The reports gave no more details on the identity of the armed group but security forces have fought drug traffickers before in the border region with Pakistan and Afghanistan.

The area also has a history of unrest, with the mainly Sunni Muslim population complaining of discrimination at the hands of Iran’s Shi’ite Muslim authorities.

An Iranian prosecutor also announced that authorities had executed 16 “terrorists” in the same province on Saturday in retaliation for the killings.

State news agency IRNA quoted an unnamed official saying the fighting took place in southeast Sistan-Baluchistan province but the exact number of dead had not been confirmed. Different news reports quoted the number of border guards killed at 17 or 18.
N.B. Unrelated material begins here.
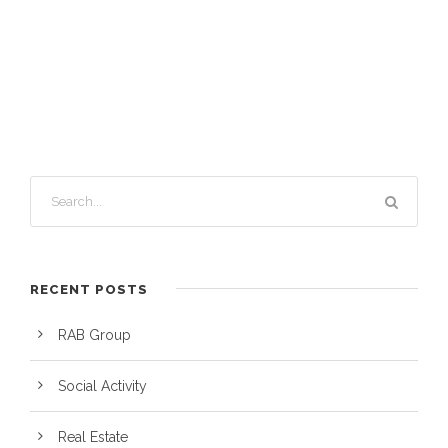
RECENT POSTS
RAB Group
Social Activity
Real Estate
The Mehr news agency said “bandits” attacked an official post on Friday evening, leading to the clashes.

Rajab-Ali Sheikhzadeh, a provincial official, told the ISNA news agency that “bandits and hostile groups” had clashed with Iranian security forces on Friday.

“The attackers, who saw that conditions were unsafe for their actions, retreated to the country opposite (the border) after the clash,” Sheikhzadeh said, according to ISNA.

The site of the attack is near the Pakistani border.

A deputy governor of Saravan, the town near where the clashes occurred, told state television that six border guards were captured by the attackers.

16 executed

In response, 16 people said to be elements of “terrorist” groups were executed, said Mohammad Marzieh, the public prosecutor of provincial capital Zahedan.

“These individuals were executed this Saturday morning in response to the terrorist action of last evening at Saravan and the martyrdom of the border guards,” he said, quoted by ISNA.

He gave no details of any trial proceedings.